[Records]
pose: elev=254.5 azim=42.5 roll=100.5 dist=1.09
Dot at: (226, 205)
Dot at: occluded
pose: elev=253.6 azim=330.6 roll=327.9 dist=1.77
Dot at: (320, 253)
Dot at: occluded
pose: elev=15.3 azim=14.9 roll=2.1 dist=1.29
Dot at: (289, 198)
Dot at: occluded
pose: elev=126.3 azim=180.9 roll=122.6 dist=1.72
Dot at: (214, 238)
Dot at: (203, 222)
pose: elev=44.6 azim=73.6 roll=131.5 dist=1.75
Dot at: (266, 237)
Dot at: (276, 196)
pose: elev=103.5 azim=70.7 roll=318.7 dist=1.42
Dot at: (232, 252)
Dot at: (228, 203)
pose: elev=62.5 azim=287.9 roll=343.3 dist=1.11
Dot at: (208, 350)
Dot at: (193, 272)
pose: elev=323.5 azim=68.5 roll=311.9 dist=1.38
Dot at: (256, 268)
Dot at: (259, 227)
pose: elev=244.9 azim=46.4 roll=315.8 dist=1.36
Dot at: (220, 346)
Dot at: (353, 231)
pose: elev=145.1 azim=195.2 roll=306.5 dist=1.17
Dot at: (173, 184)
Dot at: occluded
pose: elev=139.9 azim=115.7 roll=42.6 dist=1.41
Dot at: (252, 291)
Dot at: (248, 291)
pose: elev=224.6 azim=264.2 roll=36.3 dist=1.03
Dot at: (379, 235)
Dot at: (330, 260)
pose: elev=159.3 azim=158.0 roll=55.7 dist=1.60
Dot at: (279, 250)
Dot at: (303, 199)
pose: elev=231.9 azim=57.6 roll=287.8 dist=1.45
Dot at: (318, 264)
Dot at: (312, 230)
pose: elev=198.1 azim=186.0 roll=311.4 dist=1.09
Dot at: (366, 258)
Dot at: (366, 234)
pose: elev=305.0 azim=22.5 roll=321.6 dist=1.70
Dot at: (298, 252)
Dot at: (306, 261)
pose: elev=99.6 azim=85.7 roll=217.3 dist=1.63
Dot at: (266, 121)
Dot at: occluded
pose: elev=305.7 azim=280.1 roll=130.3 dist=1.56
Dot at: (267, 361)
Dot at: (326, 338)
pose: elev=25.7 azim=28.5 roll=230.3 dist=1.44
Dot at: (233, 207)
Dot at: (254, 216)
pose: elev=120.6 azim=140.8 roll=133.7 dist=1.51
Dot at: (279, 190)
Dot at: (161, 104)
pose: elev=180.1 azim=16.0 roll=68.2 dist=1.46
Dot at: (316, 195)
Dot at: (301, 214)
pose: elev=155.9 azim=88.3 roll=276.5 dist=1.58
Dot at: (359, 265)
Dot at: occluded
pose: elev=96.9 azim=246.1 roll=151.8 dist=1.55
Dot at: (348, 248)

> _Exercise objective_
Copy out the lines of the items above word for word, starting at the line that has "pose: elev=305.0 azim=22.5" and going on to the end of the items.

> _Result below_
pose: elev=305.0 azim=22.5 roll=321.6 dist=1.70
Dot at: (298, 252)
Dot at: (306, 261)
pose: elev=99.6 azim=85.7 roll=217.3 dist=1.63
Dot at: (266, 121)
Dot at: occluded
pose: elev=305.7 azim=280.1 roll=130.3 dist=1.56
Dot at: (267, 361)
Dot at: (326, 338)
pose: elev=25.7 azim=28.5 roll=230.3 dist=1.44
Dot at: (233, 207)
Dot at: (254, 216)
pose: elev=120.6 azim=140.8 roll=133.7 dist=1.51
Dot at: (279, 190)
Dot at: (161, 104)
pose: elev=180.1 azim=16.0 roll=68.2 dist=1.46
Dot at: (316, 195)
Dot at: (301, 214)
pose: elev=155.9 azim=88.3 roll=276.5 dist=1.58
Dot at: (359, 265)
Dot at: occluded
pose: elev=96.9 azim=246.1 roll=151.8 dist=1.55
Dot at: (348, 248)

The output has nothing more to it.